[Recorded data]
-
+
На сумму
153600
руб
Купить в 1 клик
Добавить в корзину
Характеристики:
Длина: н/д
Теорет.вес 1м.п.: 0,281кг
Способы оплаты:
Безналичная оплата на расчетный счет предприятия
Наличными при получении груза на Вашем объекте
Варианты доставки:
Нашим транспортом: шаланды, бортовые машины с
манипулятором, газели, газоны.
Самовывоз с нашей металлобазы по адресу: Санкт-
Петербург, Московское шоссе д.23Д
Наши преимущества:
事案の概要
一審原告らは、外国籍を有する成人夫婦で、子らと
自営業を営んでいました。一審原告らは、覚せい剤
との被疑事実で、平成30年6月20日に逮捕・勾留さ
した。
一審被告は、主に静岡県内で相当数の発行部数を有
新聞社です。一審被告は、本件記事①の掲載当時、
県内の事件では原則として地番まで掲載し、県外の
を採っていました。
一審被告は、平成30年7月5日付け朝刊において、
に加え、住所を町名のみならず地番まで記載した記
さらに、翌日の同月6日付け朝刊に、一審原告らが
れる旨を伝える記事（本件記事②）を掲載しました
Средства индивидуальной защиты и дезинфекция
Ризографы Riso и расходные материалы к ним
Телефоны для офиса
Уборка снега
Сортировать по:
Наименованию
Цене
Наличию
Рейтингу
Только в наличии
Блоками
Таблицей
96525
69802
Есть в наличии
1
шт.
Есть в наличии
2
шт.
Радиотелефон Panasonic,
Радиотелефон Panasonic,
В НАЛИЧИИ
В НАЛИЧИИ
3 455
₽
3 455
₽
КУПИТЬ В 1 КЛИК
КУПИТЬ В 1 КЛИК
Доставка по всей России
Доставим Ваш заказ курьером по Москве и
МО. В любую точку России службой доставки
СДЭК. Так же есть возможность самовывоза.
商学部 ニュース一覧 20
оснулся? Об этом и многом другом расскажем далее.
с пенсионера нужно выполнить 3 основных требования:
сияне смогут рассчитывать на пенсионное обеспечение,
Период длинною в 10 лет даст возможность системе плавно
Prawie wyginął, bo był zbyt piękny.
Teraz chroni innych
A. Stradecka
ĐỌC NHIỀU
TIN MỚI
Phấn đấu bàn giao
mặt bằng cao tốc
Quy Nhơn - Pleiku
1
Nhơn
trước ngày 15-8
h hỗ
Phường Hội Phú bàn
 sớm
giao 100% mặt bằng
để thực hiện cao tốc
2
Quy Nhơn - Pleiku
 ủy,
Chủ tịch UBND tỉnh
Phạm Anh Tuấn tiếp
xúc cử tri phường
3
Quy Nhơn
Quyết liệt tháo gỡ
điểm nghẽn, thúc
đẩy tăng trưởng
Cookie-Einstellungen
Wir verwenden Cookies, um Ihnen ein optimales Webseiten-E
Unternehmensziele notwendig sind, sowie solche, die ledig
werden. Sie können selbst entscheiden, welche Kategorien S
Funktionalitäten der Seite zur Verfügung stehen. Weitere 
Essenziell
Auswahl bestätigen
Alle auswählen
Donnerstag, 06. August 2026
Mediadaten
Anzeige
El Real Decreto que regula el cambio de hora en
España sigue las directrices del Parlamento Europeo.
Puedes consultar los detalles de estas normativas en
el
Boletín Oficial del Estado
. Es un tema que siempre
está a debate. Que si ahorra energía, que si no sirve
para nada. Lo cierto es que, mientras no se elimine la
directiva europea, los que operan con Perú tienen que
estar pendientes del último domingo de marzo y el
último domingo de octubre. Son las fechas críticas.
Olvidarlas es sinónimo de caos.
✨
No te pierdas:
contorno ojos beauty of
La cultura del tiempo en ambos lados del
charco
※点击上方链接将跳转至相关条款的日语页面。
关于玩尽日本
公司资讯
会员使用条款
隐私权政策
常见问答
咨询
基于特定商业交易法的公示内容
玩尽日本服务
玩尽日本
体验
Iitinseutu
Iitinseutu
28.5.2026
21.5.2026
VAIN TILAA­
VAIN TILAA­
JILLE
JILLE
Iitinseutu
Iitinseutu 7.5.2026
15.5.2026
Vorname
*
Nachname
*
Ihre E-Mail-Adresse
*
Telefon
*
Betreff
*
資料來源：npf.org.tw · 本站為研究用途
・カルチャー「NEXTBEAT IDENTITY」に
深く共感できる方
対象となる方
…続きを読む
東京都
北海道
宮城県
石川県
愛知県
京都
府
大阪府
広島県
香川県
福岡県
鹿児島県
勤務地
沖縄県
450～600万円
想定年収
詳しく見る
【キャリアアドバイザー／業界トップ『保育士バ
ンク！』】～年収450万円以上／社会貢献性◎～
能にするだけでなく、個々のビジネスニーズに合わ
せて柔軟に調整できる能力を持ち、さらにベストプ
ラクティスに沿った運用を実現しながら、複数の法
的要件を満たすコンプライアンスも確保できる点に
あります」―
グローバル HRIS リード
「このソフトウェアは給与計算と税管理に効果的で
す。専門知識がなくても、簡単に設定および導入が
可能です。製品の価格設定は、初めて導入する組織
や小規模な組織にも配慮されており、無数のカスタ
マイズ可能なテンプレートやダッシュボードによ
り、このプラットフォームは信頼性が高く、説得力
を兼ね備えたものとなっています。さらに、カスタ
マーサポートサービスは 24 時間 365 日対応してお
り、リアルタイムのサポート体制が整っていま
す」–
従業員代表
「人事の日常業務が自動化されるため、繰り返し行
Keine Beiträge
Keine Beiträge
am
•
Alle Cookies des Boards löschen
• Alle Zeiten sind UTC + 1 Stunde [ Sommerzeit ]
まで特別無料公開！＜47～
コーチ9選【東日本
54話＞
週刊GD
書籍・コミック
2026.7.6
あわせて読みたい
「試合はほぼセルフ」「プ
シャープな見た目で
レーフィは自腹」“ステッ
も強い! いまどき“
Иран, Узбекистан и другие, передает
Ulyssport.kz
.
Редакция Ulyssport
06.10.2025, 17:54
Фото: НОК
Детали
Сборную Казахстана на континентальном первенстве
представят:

▶ [What to produce]: The records above are to be printed out again exactly, without omission.

▶ [Result]:
-
+
На сумму
153600
руб
Купить в 1 клик
Добавить в корзину
Характеристики:
Длина: н/д
Теорет.вес 1м.п.: 0,281кг
Способы оплаты:
Безналичная оплата на расчетный счет предприятия
Наличными при получении груза на Вашем объекте
Варианты доставки:
Нашим транспортом: шаланды, бортовые машины с
манипулятором, газели, газоны.
Самовывоз с нашей металлобазы по адресу: Санкт-
Петербург, Московское шоссе д.23Д
Наши преимущества:
事案の概要
一審原告らは、外国籍を有する成人夫婦で、子らと
自営業を営んでいました。一審原告らは、覚せい剤
との被疑事実で、平成30年6月20日に逮捕・勾留さ
した。
一審被告は、主に静岡県内で相当数の発行部数を有
新聞社です。一審被告は、本件記事①の掲載当時、
県内の事件では原則として地番まで掲載し、県外の
を採っていました。
一審被告は、平成30年7月5日付け朝刊において、
に加え、住所を町名のみならず地番まで記載した記
さらに、翌日の同月6日付け朝刊に、一審原告らが
れる旨を伝える記事（本件記事②）を掲載しました
Средства индивидуальной защиты и дезинфекция
Ризографы Riso и расходные материалы к ним
Телефоны для офиса
Уборка снега
Сортировать по:
Наименованию
Цене
Наличию
Рейтингу
Только в наличии
Блоками
Таблицей
96525
69802
Есть в наличии
1
шт.
Есть в наличии
2
шт.
Радиотелефон Panasonic,
Радиотелефон Panasonic,
В НАЛИЧИИ
В НАЛИЧИИ
3 455
₽
3 455
₽
КУПИТЬ В 1 КЛИК
КУПИТЬ В 1 КЛИК
Доставка по всей России
Доставим Ваш заказ курьером по Москве и
МО. В любую точку России службой доставки
СДЭК. Так же есть возможность самовывоза.
商学部 ニュース一覧 20
оснулся? Об этом и многом другом расскажем далее.
с пенсионера нужно выполнить 3 основных требования:
сияне смогут рассчитывать на пенсионное обеспечение,
Период длинною в 10 лет даст возможность системе плавно
Prawie wyginął, bo był zbyt piękny.
Teraz chroni innych
A. Stradecka
ĐỌC NHIỀU
TIN MỚI
Phấn đấu bàn giao
mặt bằng cao tốc
Quy Nhơn - Pleiku
1
Nhơn
trước ngày 15-8
h hỗ
Phường Hội Phú bàn
 sớm
giao 100% mặt bằng
để thực hiện cao tốc
2
Quy Nhơn - Pleiku
 ủy,
Chủ tịch UBND tỉnh
Phạm Anh Tuấn tiếp
xúc cử tri phường
3
Quy Nhơn
Quyết liệt tháo gỡ
điểm nghẽn, thúc
đẩy tăng trưởng
Cookie-Einstellungen
Wir verwenden Cookies, um Ihnen ein optimales Webseiten-E
Unternehmensziele notwendig sind, sowie solche, die ledig
werden. Sie können selbst entscheiden, welche Kategorien S
Funktionalitäten der Seite zur Verfügung stehen. Weitere 
Essenziell
Auswahl bestätigen
Alle auswählen
Donnerstag, 06. August 2026
Mediadaten
Anzeige
El Real Decreto que regula el cambio de hora en
España sigue las directrices del Parlamento Europeo.
Puedes consultar los detalles de estas normativas en
el
Boletín Oficial del Estado
. Es un tema que siempre
está a debate. Que si ahorra energía, que si no sirve
para nada. Lo cierto es que, mientras no se elimine la
directiva europea, los que operan con Perú tienen que
estar pendientes del último domingo de marzo y el
último domingo de octubre. Son las fechas críticas.
Olvidarlas es sinónimo de caos.
✨
No te pierdas:
contorno ojos beauty of
La cultura del tiempo en ambos lados del
charco
※点击上方链接将跳转至相关条款的日语页面。
关于玩尽日本
公司资讯
会员使用条款
隐私权政策
常见问答
咨询
基于特定商业交易法的公示内容
玩尽日本服务
玩尽日本
体验
Iitinseutu
Iitinseutu
28.5.2026
21.5.2026
VAIN TILAA­
VAIN TILAA­
JILLE
JILLE
Iitinseutu
Iitinseutu 7.5.2026
15.5.2026
Vorname
*
Nachname
*
Ihre E-Mail-Adresse
*
Telefon
*
Betreff
*
資料來源：npf.org.tw · 本站為研究用途
・カルチャー「NEXTBEAT IDENTITY」に
深く共感できる方
対象となる方
…続きを読む
東京都
北海道
宮城県
石川県
愛知県
京都
府
大阪府
広島県
香川県
福岡県
鹿児島県
勤務地
沖縄県
450～600万円
想定年収
詳しく見る
【キャリアアドバイザー／業界トップ『保育士バ
ンク！』】～年収450万円以上／社会貢献性◎～
能にするだけでなく、個々のビジネスニーズに合わ
せて柔軟に調整できる能力を持ち、さらにベストプ
ラクティスに沿った運用を実現しながら、複数の法
的要件を満たすコンプライアンスも確保できる点に
あります」―
グローバル HRIS リード
「このソフトウェアは給与計算と税管理に効果的で
す。専門知識がなくても、簡単に設定および導入が
可能です。製品の価格設定は、初めて導入する組織
や小規模な組織にも配慮されており、無数のカスタ
マイズ可能なテンプレートやダッシュボードによ
り、このプラットフォームは信頼性が高く、説得力
を兼ね備えたものとなっています。さらに、カスタ
マーサポートサービスは 24 時間 365 日対応してお
り、リアルタイムのサポート体制が整っていま
す」–
従業員代表
「人事の日常業務が自動化されるため、繰り返し行
Keine Beiträge
Keine Beiträge
am
•
Alle Cookies des Boards löschen
• Alle Zeiten sind UTC + 1 Stunde [ Sommerzeit ]
まで特別無料公開！＜47～
コーチ9選【東日本
54話＞
週刊GD
書籍・コミック
2026.7.6
あわせて読みたい
「試合はほぼセルフ」「プ
シャープな見た目で
レーフィは自腹」“ステッ
も強い! いまどき“
Иран, Узбекистан и другие, передает
Ulyssport.kz
.
Редакция Ulyssport
06.10.2025, 17:54
Фото: НОК
Детали
Сборную Казахстана на континентальном первенстве
представят:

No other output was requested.